Three alumni in recent years have bucked the administration and won election on the premise that a college trustee should devote serious attention to what is going on, on campus. One is industrialist T.J. Rodgers; the second, Todd Zywicki, a professor at George Mason University School of Law; the third, Peter Robinson, a lively fellow of the Hoover Institution. They contended for seats as trustees and won with a majority of the alumni vote. They hope to welcome now as a fourth trustee the learned and eloquent Professor Smith, who, like them, is bent on preserving those traditions at Dartmouth that made it, over the years, so singular an institution of learning, so beloved of its alumni.
It is difficult to understand the hostility so many colleges have toward alumni who are vigorous and devoted. I am myself a veteran of the painful experience of running against the establishment. In 1968, I was nominated as a dissident candidate (you need 500 votes to secure a spot on the voting registry). Official Yale all but collapsed with fear and loathing. They induced the most popular living alumnus to take time off from running the Department of Defense in order to run against me. True, 32 years later I received an honorary degree from Yale, as a prize for losing.
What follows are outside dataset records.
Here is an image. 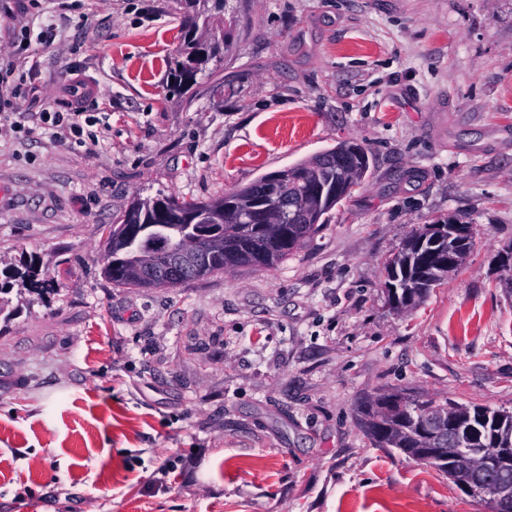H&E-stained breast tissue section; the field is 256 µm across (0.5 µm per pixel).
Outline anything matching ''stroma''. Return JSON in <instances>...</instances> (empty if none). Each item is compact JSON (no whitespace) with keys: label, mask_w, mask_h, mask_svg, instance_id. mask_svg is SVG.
Masks as SVG:
<instances>
[{"label":"stroma","mask_w":512,"mask_h":512,"mask_svg":"<svg viewBox=\"0 0 512 512\" xmlns=\"http://www.w3.org/2000/svg\"><path fill=\"white\" fill-rule=\"evenodd\" d=\"M180 21V0H0L15 119L63 110L76 75L101 120L84 147L0 126V512H488L362 411L394 390L512 411V0H237L181 93ZM49 25L29 68L17 40ZM344 140L373 173L287 261L104 278L135 196L207 200ZM450 217L466 267L395 309L387 260Z\"/></svg>","instance_id":"obj_1"}]
</instances>
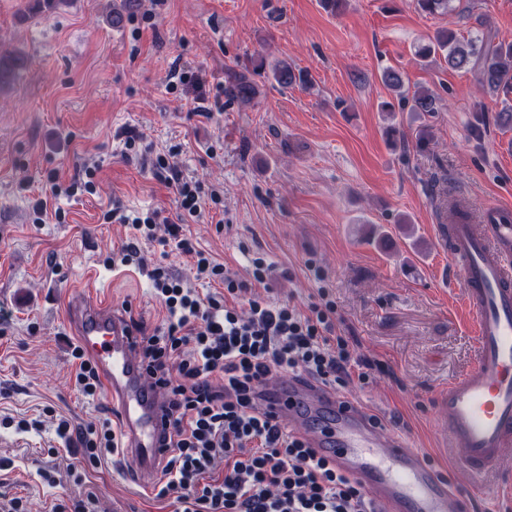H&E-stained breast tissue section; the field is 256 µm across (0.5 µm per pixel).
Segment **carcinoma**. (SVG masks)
Returning <instances> with one entry per match:
<instances>
[{
  "instance_id": "carcinoma-1",
  "label": "carcinoma",
  "mask_w": 512,
  "mask_h": 512,
  "mask_svg": "<svg viewBox=\"0 0 512 512\" xmlns=\"http://www.w3.org/2000/svg\"><path fill=\"white\" fill-rule=\"evenodd\" d=\"M414 4L418 10L427 14H445L448 12L450 0H414ZM439 54L447 58L448 65L452 68L461 69L468 66L476 68L479 83L489 91L500 92L506 97L512 94L511 42H500L494 45L477 38L465 40L448 29H439L431 43L419 49L418 55L422 59H427ZM257 68L267 71V77L281 86L310 82L308 72L301 69L295 70L285 60L268 67L262 59L257 64ZM381 79L395 96V101L384 102L385 111L402 112L406 109L411 112L437 111L440 98L429 90H411L399 71L387 68L383 70ZM226 92L231 99L248 103L255 95V84L246 73L235 72L228 76Z\"/></svg>"
}]
</instances>
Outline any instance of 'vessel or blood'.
Instances as JSON below:
<instances>
[{
	"instance_id": "b4317fda",
	"label": "vessel or blood",
	"mask_w": 512,
	"mask_h": 512,
	"mask_svg": "<svg viewBox=\"0 0 512 512\" xmlns=\"http://www.w3.org/2000/svg\"><path fill=\"white\" fill-rule=\"evenodd\" d=\"M448 226V259L473 313L475 367L449 383L437 400L456 460L478 480L512 454V209L468 207ZM70 327L94 360L112 404L120 411L127 456L140 486H149L160 459L164 400L133 357L134 333L104 295L79 296L66 307ZM269 412L337 470L356 477L391 512H462L460 500L424 453L399 436L376 439L374 419L312 379L273 391Z\"/></svg>"
}]
</instances>
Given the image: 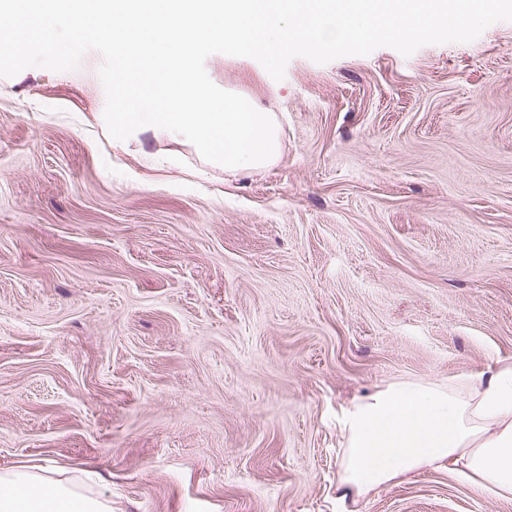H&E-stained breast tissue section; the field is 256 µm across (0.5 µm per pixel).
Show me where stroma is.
<instances>
[{
  "mask_svg": "<svg viewBox=\"0 0 512 512\" xmlns=\"http://www.w3.org/2000/svg\"><path fill=\"white\" fill-rule=\"evenodd\" d=\"M102 56L0 77V470L96 473L112 512H336L356 397L512 361V21L274 80L282 154L233 174L112 139ZM356 512H512L447 470Z\"/></svg>",
  "mask_w": 512,
  "mask_h": 512,
  "instance_id": "stroma-1",
  "label": "stroma"
}]
</instances>
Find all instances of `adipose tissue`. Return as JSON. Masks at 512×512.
Returning a JSON list of instances; mask_svg holds the SVG:
<instances>
[{"mask_svg":"<svg viewBox=\"0 0 512 512\" xmlns=\"http://www.w3.org/2000/svg\"><path fill=\"white\" fill-rule=\"evenodd\" d=\"M336 486L340 512L416 471L464 462L473 490L512 496V362L447 383L404 380L354 400ZM0 512H112V500L51 467L0 471Z\"/></svg>","mask_w":512,"mask_h":512,"instance_id":"adipose-tissue-1","label":"adipose tissue"}]
</instances>
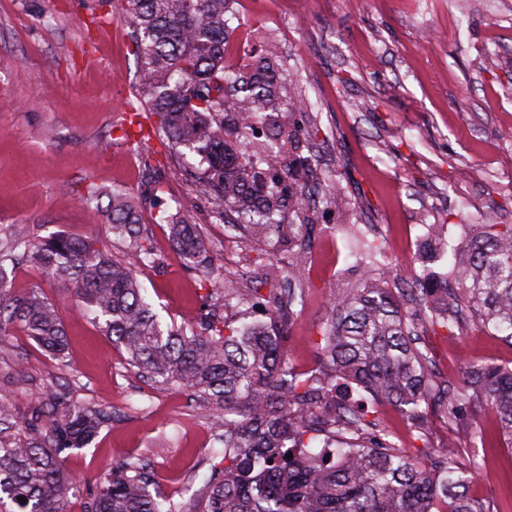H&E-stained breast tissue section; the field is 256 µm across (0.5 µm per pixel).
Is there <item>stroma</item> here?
Wrapping results in <instances>:
<instances>
[{
  "label": "stroma",
  "mask_w": 512,
  "mask_h": 512,
  "mask_svg": "<svg viewBox=\"0 0 512 512\" xmlns=\"http://www.w3.org/2000/svg\"><path fill=\"white\" fill-rule=\"evenodd\" d=\"M95 4L0 0V239L38 242L64 232L120 255L106 217L86 203V187L137 194L151 177L164 191L142 217L164 265L139 269L137 278L163 322L193 320L205 292L228 279L249 287L271 260L279 264L273 287H287L286 240L252 241L232 216L215 219L194 197L198 156H174L150 117L144 140L123 138L139 58L128 22L92 24ZM229 26V64L239 68L273 51L282 83L307 105L281 120L312 133L302 150L311 160L303 179L315 192L304 213L316 226L319 270L305 275L304 305L287 346L293 365L310 370L334 289L359 285L366 275L348 255L345 230H361L380 246L396 288L420 272L416 254L426 225H447L454 246L473 225L512 224V0H234ZM184 197L192 200L186 217L209 239L219 271L209 281L173 261L160 226ZM34 286L64 321L67 363L14 328L0 338V396L23 416L60 393L115 414L67 463L80 479L68 512H86L103 476L130 456L147 462L163 496L188 500L224 466L197 395L129 366L111 337L42 270L27 263L14 269L10 293ZM476 321L468 316L451 334L419 331L436 382L460 384L473 364L512 366V345ZM378 415L424 464L451 440L456 463H466V432L480 427L486 442L470 493L489 512H512V449L490 408L476 406L453 432L434 416L423 442L392 408Z\"/></svg>",
  "instance_id": "1"
}]
</instances>
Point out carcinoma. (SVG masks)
Instances as JSON below:
<instances>
[{"mask_svg":"<svg viewBox=\"0 0 512 512\" xmlns=\"http://www.w3.org/2000/svg\"><path fill=\"white\" fill-rule=\"evenodd\" d=\"M232 0H124L140 59L136 90L158 118L154 130L167 147L199 155L206 169L194 192L218 217L231 212L255 241L288 239L294 287L288 297L263 302L262 289L224 287V310L177 326H163L136 278L162 258L141 229L145 195L91 186L87 199H107L114 257L90 238L57 233L40 243L16 238L0 248V333L22 327L44 351L64 361L68 339L62 318L40 287L6 293L7 264L26 261L57 280L81 309L124 350L129 365L163 385L196 390L214 427L223 431L224 467L204 480L196 497L175 503L148 491L147 464L130 456L101 482L89 512H487L470 495L478 454L468 466L453 461L448 443L430 469L400 448L370 417L366 400L397 410L423 439L430 401L442 403L455 424L481 402L496 413L512 445V368L470 365L461 387L434 388L429 356L413 330L451 331L459 309L480 327L512 343V225L482 224L454 248L453 268L438 278L432 265L444 255L445 225L427 224L416 287H388L377 246H350L368 276L333 299L321 331L318 367L301 372L289 361L286 331L304 302L301 273L315 225L302 217L309 187L298 182L297 130L280 123L304 101L282 94L272 56L256 57L246 74L224 60ZM271 136L256 142L258 129ZM294 217L287 220L284 213ZM168 237L187 269L212 268L209 242L197 225L169 215ZM457 287H448V277ZM417 295L423 308L409 311ZM112 423V412L80 402L48 399L19 424L0 398V512H67L75 480L66 461ZM293 458H286L287 454ZM26 502H19V498Z\"/></svg>","mask_w":512,"mask_h":512,"instance_id":"1","label":"carcinoma"}]
</instances>
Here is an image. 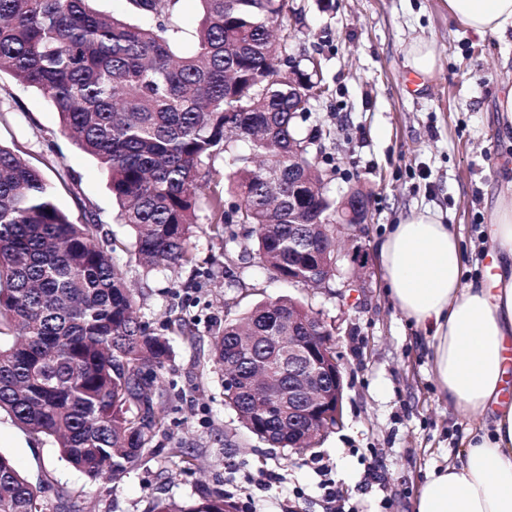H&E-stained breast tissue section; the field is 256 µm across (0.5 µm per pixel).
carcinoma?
Here are the masks:
<instances>
[{"mask_svg": "<svg viewBox=\"0 0 512 512\" xmlns=\"http://www.w3.org/2000/svg\"><path fill=\"white\" fill-rule=\"evenodd\" d=\"M94 0H0V73L37 89L57 110L72 141L109 179L120 219L148 268L195 263L191 237L199 194L213 161L239 203L225 209L214 192L211 238L235 242L230 224H251L260 263L288 280L307 278L322 252L312 227L333 230L336 199L309 196L288 210V141L305 148L298 113L288 111V73L278 61L288 30L287 0H199L190 46L173 17L177 0H129L135 22L108 16ZM260 163L233 153L231 131ZM94 222L74 224L55 189L15 151L0 145V411L37 436L91 481L136 466L166 431L158 377L169 338L148 332L114 253ZM313 312L279 298L256 306L212 336V355L237 374L225 402L254 435L273 446L312 447L288 432V411L268 412L250 389V366L283 361L288 317ZM314 344L335 352L328 324ZM0 512H46L42 487L0 454ZM150 512H239L222 491L193 502L154 500Z\"/></svg>", "mask_w": 512, "mask_h": 512, "instance_id": "cac0c4a2", "label": "carcinoma"}]
</instances>
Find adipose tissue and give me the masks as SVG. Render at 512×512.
Returning a JSON list of instances; mask_svg holds the SVG:
<instances>
[{"mask_svg":"<svg viewBox=\"0 0 512 512\" xmlns=\"http://www.w3.org/2000/svg\"><path fill=\"white\" fill-rule=\"evenodd\" d=\"M475 38L512 30V0H444ZM484 236L491 265L462 282L463 249L429 209L411 212L380 242L389 292L433 360L448 406L474 426L456 460L429 472L415 512H512V179Z\"/></svg>","mask_w":512,"mask_h":512,"instance_id":"ef3b65f1","label":"adipose tissue"}]
</instances>
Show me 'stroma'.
<instances>
[{
    "instance_id": "1",
    "label": "stroma",
    "mask_w": 512,
    "mask_h": 512,
    "mask_svg": "<svg viewBox=\"0 0 512 512\" xmlns=\"http://www.w3.org/2000/svg\"><path fill=\"white\" fill-rule=\"evenodd\" d=\"M288 9L291 53L318 58L330 86L297 130H327L319 156L326 188L338 199L357 186L368 192L371 221L342 236L339 273L323 288L288 284L253 258L225 277L219 245L203 231L211 222L204 203L192 239L195 265L149 271L130 250L120 254L140 321L171 338L163 374L168 428L137 467L92 483L50 440L1 413L0 454L43 487L46 512L64 499L84 512H146L154 497L186 502L204 488L223 490L241 512H414L425 474L454 460L473 426L439 392L424 341L388 292L377 244L389 225L427 207L462 239L463 281L480 274L484 227L504 179L495 104L500 87L512 83V35L475 39L441 0H288ZM419 39L432 42L439 59L424 83L404 59ZM0 144L56 187L57 204L73 223L95 217L99 242L133 245L106 174L63 133L43 95L5 73ZM352 275L358 286L350 290L344 283ZM283 296L332 325L343 373V424L302 455L269 445L238 422L211 358L218 328ZM177 318L186 320L192 339L174 328ZM176 448L191 454V469H179ZM329 486L336 502L326 498Z\"/></svg>"
}]
</instances>
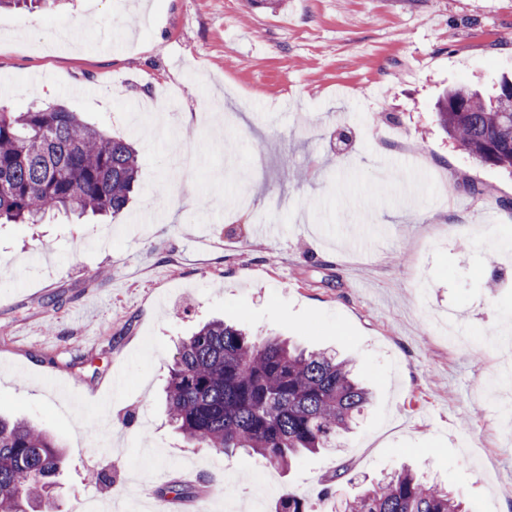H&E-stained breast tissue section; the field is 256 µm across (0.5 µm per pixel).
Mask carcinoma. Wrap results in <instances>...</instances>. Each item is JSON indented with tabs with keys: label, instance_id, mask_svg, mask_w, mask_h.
<instances>
[{
	"label": "carcinoma",
	"instance_id": "carcinoma-1",
	"mask_svg": "<svg viewBox=\"0 0 512 512\" xmlns=\"http://www.w3.org/2000/svg\"><path fill=\"white\" fill-rule=\"evenodd\" d=\"M448 136L480 162L512 172V94L487 103L458 87L438 102ZM139 157L123 137L62 106L0 107V224H41L50 215L115 218L127 208ZM170 421L186 443L226 456L248 452L287 469L336 447L370 403L351 365L276 336L256 340L220 319L182 339L165 383ZM49 432L0 416V512L41 502L63 464ZM275 512H310L291 490ZM341 512H469L448 490L402 469L342 503Z\"/></svg>",
	"mask_w": 512,
	"mask_h": 512
}]
</instances>
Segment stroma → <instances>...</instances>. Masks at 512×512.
Masks as SVG:
<instances>
[{"label":"stroma","mask_w":512,"mask_h":512,"mask_svg":"<svg viewBox=\"0 0 512 512\" xmlns=\"http://www.w3.org/2000/svg\"><path fill=\"white\" fill-rule=\"evenodd\" d=\"M505 74L512 0L1 9L0 105H63L131 137L140 160L116 219L0 226V412L67 453L41 512L123 497L146 468L150 498L177 481L187 504L238 510L261 478L267 504L289 488L317 510L330 476L348 499L404 465L478 512H512V442L482 392L512 326V251L498 247L512 178L449 142L435 109ZM259 223L275 237L255 238ZM450 313L473 343L441 335ZM214 317L352 360L371 404L335 449L285 470L187 447L163 386L179 340Z\"/></svg>","instance_id":"35a3bbf8"}]
</instances>
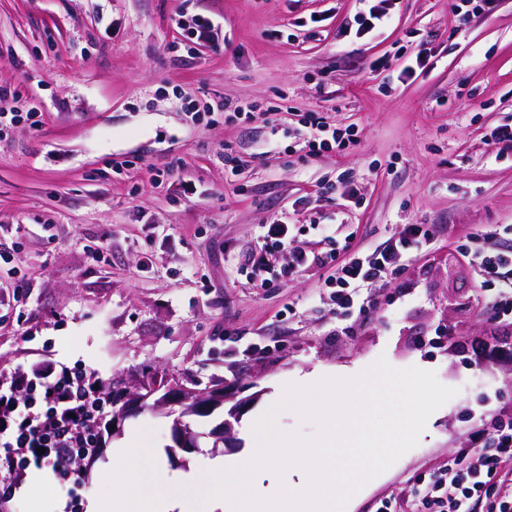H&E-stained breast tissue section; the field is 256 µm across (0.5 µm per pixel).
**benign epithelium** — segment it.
<instances>
[{
  "label": "benign epithelium",
  "mask_w": 512,
  "mask_h": 512,
  "mask_svg": "<svg viewBox=\"0 0 512 512\" xmlns=\"http://www.w3.org/2000/svg\"><path fill=\"white\" fill-rule=\"evenodd\" d=\"M150 399L153 400L154 410L173 417V445L183 452H189L198 448L199 435L186 418L211 413L226 403H231L227 411L228 418L209 432V436L214 439L213 447L217 448L221 444L229 447L234 441L232 420L239 419L243 410L255 400V397L239 399L235 394H227L222 387L198 391L183 386L177 380H168L163 387L148 377H114L111 424L115 425V428L112 429V433H119L124 421L141 413Z\"/></svg>",
  "instance_id": "7a95c632"
}]
</instances>
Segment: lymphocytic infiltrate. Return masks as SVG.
Segmentation results:
<instances>
[{"label": "lymphocytic infiltrate", "instance_id": "lymphocytic-infiltrate-1", "mask_svg": "<svg viewBox=\"0 0 512 512\" xmlns=\"http://www.w3.org/2000/svg\"><path fill=\"white\" fill-rule=\"evenodd\" d=\"M361 3L353 19L341 27L342 35L361 38L388 25L391 0ZM304 127L302 149L307 155L342 151L354 144L351 132L331 126L323 113H307ZM435 234V225L407 224L372 253H351L334 266L324 286L337 313H372L376 288L413 254L425 251ZM279 255L285 258L277 274L283 283L319 260L315 252L296 246L294 225L282 220L264 225L261 249L250 268L270 267ZM467 257L482 287L493 291L488 304L494 323L512 326V247L502 248L492 235L477 234ZM100 384L96 374L75 373L47 359L11 373L8 388H0L1 504L14 499L30 468L49 467L66 475L71 485L64 512H84L85 477L74 463L98 453L86 435L84 405ZM490 429L489 439L474 437V450L450 457L447 468L417 490L418 512H512V418H493Z\"/></svg>", "mask_w": 512, "mask_h": 512}]
</instances>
Social observers have to acknowledge that there is a role for independent-minded alumni trustees. In the case of Stephen Smith, someone who with every disadvantage known in the land (poverty, single parent, black skin) has triumphed, in an enormously competitive environment, against East Coast snobbery and insularity. This is a moment when one wishes one were an alumnus of Dartmouth, so that one could vote for Steve Smith.